Das Kruzifix darf bleiben
Und dann passiert es, wie ein Wunder, Gwendolin gelingt es, sich zu wehren. Ganz praktisch geschieht das, indem die ihre Hausdame Thea, die sie so sehr drangsaliert, vor die Tür setzt. Gwendolin, die vom Leben so sehr gedemütigt wurde, findet ins Leben zurück. "Sie schafft es zum ersten Mal, sich mit dem, was ihr im Leben passiert ist, auseinanderzusetzen und ihre Traurigkeit anzunehmen, nicht aus dem Leben zu verbannen, sondern wirklich anzunehmen und als Teil ihres Lebens zu akzeptieren," erklärt Susan Kreller. "Es geht in dem Buch auch nicht um Heilung, sondern es geht um Trost, es geht um das Gefühl des Getröstetseins."

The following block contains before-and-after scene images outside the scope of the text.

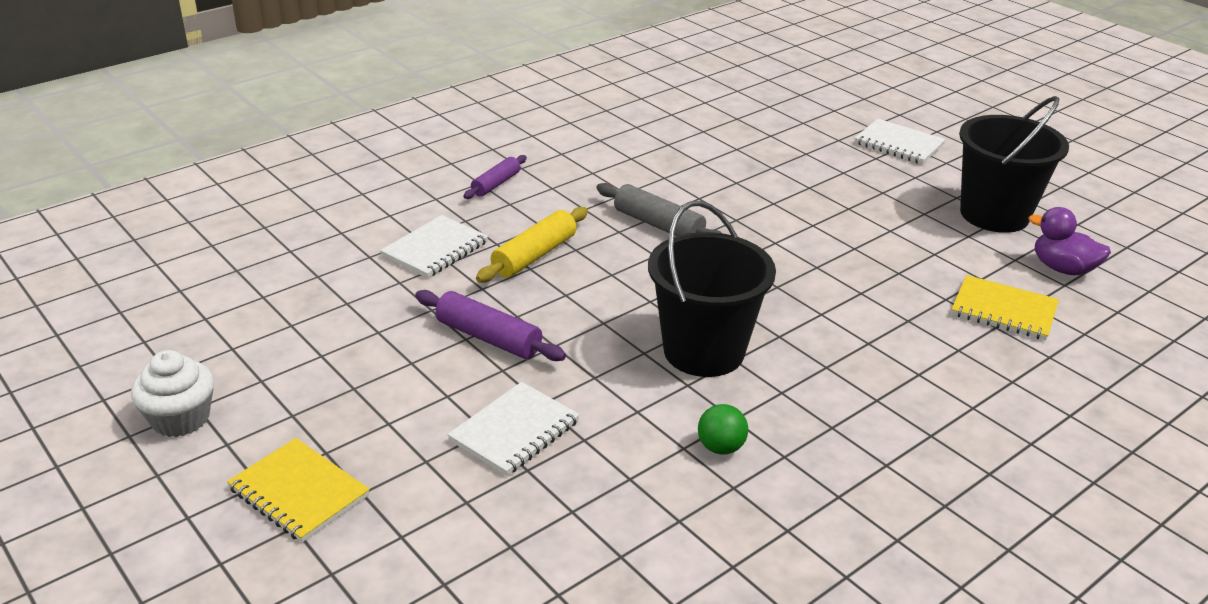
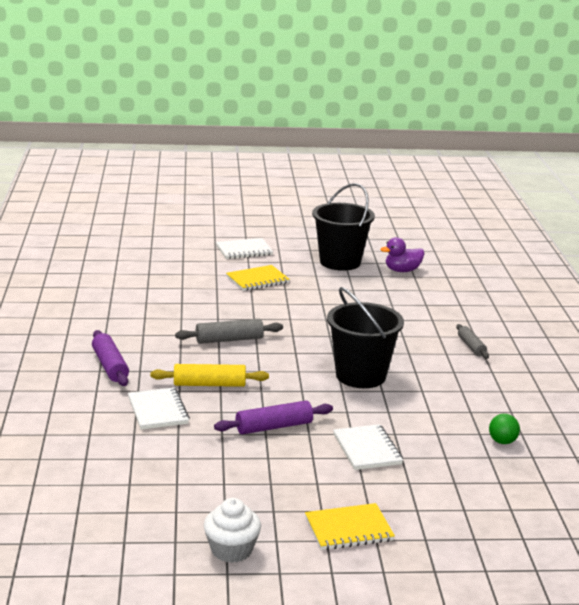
camera: 55 degrees left, 10 degrees down
(496, 184) = (110, 366): purple rolling pin -> purple rolling pin, size x1.51
(534, 255) = (209, 384): yellow rolling pin -> yellow rolling pin turned 75 degrees counterclockwise
(720, 448) = (439, 403): green ball -> green ball (502, 441)
(933, 415) = (471, 346): none -> grey rolling pin
(1003, 311) = (417, 297): yellow notebook -> yellow notebook (257, 280)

Die Autorin erzählt in ihrem Roman auch eine moderne Hiob Geschichte. Gwendolin wird von allen guten Geistern verlassen, sie droht von ihrem leidvollen Schicksal verschlungen zu werden, unterzugehen, und sie hadert mit Gott, sie verbannt das Kruzifix in den Keller. Doch am Ende versöhnt sie sich auch mit dem Heiland. "Der Jesus am Kreuz darf bleiben. Er scheint sie sogar anzulächeln, und sie hat fast ein zärtliches Gefühl für ihn," sagt die Autorin. Susan Kreller hat einen ergreifenden Roman über eine alte Frau geschrieben, die sich wehrt, eine Frau, die stellvertretend für eine Generation steht, die durch den Nationalsozialismus und den zweiten Weltkrieg ihre Kindheit verloren hat und erst spät erkennt, wie notwendig es ist, sich mit diesem Verlust auseinanderzusetzen.